**SOURCE TEXT:**
════
Ending soonest will no longer be a part of the FP BM sort so in order to get those 30-day listings to the first on day one, they will need to bump auctions that are ending soonest.

A lot of people are arguing against my idea of splitting the sites (very bright people I might add) but I don't hear anybody arguing for the approach eBay is currently taking other than eBay folks.

It's funny, because the "innovative" idea would be to make these two desparate formats live optimally in the same SRP and that is why management has chosen this approach.

I contend that the real innovative idea is to split them apart. I realize this is counter-intuitive but the site is too big to treat each of these formats and each of the their sellers optimally.

If their approach doesn't work where do they go from here? All I'm asking is that my approach be plan "B" in case plan "A" fails.

Anonymous said...

I thoroughly agree Randy Auctions need to be sorted by time ending soonest as that is the most important part of an auction when it ends.

As it is now many times if you use the best match sort you find an aution ending in 3 days on page 1 and an auction ending in 3 minutes on page 3.

I'm with you also on auctions being a seperate animal . Things made 100 years ago or ook items that do well at auction just don't work well with FP items that were made yesterday and have a sku#.

I myself have never bought those type of items on ebay and never would when I can drive to Wallyworld and buy them for as cheap or cheaper . And no waiting for shipping.

I hope they have a backup plan because I don't think this ones gonna work.

Of course their backup plan may be that when this fails they just let Google or Microsoft buy them early next year when their stock hits about ten and let either of them clean up the mess.

Cliff Aliperti said...

Hey Randy,

I agree with much of what 3p masses says.

You discuss the search tabs in your reply to Jonathan. I think a less radical approach which would go a long way towards testing your idea would be to just move the default search from Auctions/FP to BIN only.

And if they are curious about these specific results I'd assume they'd do a select test of the plan on live buyers like they are with the new (and horrendous) item pages.

While I agree that auctions could get in your way if you are a FP buyer, the benefits the other way around are obvious and overwhelming. Auction winners do add FP items to their orders.

I'm glad you agree that they need to go with the current approach first, and I wouldn't be surprised at all if your idea is on their list of back-up plans, but yes, there's really no going back if they go your way and fail as they would then need to rebuild the entire brand.

Going back to my earlier reply: "what happens to eBay if Amazon buries them in Fixed Price?"

Randy Smythe said...

Dave, that is the backup plan they are not prepared for and if they don't have a plan "B" then they will either spend another year fixing eBay or investors will vote with their shares.

Right now I feel they are all-in on this plan. I'm just suggesting they hedge their bets.

Randy Smythe said...

Cliff, I actually wouldn't have a problem with testing thst approach. If it doesn't work then I was wrong. I have no problem being wrong. I just don't want sellers to have to wait another year for ebay to figure this out.

As far as Amazon goes, they aren't worried about eBay they are executing their plan and if eBay doesn't figure out a way to remove the distractions and concentrate of Fixed Price they will be toast.
════
**EXERCISE 1:**
Repeat the entries verbatim from their first line through the line that contains "acelera. Como nesta semana, quando aconteceu", and stop there.
════
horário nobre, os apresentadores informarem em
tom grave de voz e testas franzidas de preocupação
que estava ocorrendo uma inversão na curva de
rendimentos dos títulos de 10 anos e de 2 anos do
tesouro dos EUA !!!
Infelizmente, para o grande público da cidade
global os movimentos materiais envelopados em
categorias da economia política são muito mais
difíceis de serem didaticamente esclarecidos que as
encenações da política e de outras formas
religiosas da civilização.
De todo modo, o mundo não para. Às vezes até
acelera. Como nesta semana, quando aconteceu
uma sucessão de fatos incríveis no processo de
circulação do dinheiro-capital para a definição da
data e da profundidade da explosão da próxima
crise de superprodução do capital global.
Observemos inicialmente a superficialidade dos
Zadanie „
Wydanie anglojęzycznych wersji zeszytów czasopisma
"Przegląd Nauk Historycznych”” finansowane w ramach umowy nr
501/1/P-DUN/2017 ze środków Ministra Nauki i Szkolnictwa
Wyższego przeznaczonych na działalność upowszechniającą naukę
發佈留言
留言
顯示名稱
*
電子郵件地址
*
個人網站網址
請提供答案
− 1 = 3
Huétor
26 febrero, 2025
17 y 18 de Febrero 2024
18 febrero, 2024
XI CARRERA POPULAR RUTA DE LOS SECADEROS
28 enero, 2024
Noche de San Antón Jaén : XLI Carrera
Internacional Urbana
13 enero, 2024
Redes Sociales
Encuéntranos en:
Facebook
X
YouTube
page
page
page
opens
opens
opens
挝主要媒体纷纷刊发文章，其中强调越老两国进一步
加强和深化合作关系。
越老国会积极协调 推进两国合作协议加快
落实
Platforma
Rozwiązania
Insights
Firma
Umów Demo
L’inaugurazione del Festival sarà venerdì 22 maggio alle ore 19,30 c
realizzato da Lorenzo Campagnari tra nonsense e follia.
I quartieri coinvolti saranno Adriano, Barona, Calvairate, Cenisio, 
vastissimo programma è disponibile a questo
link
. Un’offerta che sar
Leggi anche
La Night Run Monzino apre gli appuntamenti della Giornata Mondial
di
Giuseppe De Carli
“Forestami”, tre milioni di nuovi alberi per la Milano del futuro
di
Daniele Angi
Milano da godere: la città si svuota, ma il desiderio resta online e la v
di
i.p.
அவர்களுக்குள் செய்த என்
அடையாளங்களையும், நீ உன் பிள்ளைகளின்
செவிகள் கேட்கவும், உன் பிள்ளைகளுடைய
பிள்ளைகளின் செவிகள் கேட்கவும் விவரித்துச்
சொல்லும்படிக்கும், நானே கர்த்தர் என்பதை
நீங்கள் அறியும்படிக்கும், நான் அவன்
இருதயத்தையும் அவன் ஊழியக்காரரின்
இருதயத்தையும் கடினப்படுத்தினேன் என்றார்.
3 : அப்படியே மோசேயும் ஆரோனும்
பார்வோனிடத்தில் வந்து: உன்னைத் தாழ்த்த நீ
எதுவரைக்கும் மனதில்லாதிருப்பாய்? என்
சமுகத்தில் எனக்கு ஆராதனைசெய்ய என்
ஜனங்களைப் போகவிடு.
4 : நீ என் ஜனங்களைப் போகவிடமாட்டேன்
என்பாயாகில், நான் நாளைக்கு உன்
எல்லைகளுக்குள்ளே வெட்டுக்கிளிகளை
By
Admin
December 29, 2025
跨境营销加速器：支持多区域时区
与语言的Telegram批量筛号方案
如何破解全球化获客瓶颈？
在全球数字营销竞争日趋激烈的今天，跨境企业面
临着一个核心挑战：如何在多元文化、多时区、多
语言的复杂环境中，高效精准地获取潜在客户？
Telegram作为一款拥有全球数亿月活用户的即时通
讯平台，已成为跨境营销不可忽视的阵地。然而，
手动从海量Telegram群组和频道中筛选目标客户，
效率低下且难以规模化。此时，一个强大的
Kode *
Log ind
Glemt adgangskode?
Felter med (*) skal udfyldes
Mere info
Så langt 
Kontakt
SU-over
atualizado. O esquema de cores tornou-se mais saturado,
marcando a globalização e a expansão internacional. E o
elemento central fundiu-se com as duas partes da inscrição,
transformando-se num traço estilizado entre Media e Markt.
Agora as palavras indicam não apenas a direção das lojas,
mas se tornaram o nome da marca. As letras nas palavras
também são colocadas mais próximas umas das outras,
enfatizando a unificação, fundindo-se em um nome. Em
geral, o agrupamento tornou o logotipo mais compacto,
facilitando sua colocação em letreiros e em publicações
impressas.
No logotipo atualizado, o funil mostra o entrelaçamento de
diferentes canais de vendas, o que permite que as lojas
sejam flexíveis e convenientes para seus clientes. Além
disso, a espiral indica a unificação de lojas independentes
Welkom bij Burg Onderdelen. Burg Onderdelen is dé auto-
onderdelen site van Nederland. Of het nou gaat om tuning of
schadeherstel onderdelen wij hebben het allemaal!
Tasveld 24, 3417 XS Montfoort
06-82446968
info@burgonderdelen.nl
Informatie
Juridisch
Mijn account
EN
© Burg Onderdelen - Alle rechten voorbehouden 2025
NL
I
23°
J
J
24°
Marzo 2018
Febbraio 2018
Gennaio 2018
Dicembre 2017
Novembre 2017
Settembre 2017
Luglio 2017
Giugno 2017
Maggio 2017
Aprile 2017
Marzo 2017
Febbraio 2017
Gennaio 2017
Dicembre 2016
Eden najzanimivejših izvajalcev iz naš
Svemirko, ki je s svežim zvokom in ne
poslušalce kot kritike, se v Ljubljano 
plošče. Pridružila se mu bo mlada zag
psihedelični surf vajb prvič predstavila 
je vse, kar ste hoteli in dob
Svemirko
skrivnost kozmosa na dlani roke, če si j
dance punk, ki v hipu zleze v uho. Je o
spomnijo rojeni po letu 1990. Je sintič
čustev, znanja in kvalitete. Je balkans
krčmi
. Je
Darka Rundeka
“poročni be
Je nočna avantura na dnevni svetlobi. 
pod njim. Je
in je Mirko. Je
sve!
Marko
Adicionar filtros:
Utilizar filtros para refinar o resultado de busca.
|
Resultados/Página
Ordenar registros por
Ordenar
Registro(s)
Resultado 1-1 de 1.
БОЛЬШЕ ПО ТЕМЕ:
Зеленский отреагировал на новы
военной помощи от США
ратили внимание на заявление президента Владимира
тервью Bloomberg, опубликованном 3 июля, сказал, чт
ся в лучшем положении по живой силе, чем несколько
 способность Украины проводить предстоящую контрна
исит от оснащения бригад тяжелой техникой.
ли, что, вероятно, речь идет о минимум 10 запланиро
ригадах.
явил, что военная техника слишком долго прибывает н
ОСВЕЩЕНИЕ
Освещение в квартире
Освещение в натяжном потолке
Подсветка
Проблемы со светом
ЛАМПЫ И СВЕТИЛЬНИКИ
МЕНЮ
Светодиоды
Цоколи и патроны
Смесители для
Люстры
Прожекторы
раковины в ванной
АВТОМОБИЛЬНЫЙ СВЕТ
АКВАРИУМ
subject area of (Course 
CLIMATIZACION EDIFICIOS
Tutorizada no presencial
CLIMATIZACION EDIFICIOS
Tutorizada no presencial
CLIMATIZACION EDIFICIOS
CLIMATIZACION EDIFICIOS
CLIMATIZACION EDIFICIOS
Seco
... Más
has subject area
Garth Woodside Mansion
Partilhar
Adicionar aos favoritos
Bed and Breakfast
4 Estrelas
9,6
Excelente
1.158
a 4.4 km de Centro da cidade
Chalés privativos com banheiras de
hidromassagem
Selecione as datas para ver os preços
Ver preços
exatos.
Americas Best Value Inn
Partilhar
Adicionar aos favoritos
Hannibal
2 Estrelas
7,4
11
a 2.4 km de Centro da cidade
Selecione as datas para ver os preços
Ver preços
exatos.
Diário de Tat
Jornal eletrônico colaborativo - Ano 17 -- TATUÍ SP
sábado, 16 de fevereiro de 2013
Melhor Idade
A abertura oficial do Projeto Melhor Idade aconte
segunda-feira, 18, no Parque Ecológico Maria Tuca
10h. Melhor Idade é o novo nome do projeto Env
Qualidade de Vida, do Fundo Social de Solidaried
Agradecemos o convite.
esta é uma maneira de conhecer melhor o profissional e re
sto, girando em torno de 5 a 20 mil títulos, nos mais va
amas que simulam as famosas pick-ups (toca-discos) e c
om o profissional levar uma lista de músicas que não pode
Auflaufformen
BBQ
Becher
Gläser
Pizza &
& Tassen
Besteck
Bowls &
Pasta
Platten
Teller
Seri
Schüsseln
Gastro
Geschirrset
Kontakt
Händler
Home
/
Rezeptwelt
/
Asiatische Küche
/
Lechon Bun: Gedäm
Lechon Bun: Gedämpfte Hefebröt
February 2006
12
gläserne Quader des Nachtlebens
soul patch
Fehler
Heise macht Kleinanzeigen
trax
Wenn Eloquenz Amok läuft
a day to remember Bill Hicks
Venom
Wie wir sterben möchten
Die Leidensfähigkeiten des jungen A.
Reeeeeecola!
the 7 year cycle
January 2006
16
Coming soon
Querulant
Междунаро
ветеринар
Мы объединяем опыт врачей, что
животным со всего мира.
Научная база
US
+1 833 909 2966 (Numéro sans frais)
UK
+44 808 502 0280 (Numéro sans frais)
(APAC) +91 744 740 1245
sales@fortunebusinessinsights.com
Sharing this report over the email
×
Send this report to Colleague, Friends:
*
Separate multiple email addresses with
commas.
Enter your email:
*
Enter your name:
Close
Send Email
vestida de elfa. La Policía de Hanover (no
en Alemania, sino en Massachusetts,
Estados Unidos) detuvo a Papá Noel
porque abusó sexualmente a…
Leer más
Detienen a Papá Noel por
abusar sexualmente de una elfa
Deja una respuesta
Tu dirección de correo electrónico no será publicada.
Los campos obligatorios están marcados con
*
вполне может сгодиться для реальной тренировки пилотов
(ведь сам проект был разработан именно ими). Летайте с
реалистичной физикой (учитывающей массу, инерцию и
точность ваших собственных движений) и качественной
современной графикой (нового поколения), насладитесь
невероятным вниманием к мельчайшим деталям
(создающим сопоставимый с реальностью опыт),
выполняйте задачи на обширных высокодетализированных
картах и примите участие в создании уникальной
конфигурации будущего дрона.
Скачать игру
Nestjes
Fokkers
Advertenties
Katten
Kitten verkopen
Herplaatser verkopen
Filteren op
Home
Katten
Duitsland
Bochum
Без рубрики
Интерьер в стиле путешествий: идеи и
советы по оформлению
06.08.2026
════
**EXERCISE 2:**
In the comment thread about eBay, what change to the default search does Cliff Aliperti suggest as a less radical way to test Randy's idea?

**WRITTEN ANSWER 1:**
horário nobre, os apresentadores informarem em
tom grave de voz e testas franzidas de preocupação
que estava ocorrendo uma inversão na curva de
rendimentos dos títulos de 10 anos e de 2 anos do
tesouro dos EUA !!!
Infelizmente, para o grande público da cidade
global os movimentos materiais envelopados em
categorias da economia política são muito mais
difíceis de serem didaticamente esclarecidos que as
encenações da política e de outras formas
religiosas da civilização.
De todo modo, o mundo não para. Às vezes até
acelera. Como nesta semana, quando aconteceu

**WRITTEN ANSWER 2:**
Moving the default search from Auctions/FP to BIN only.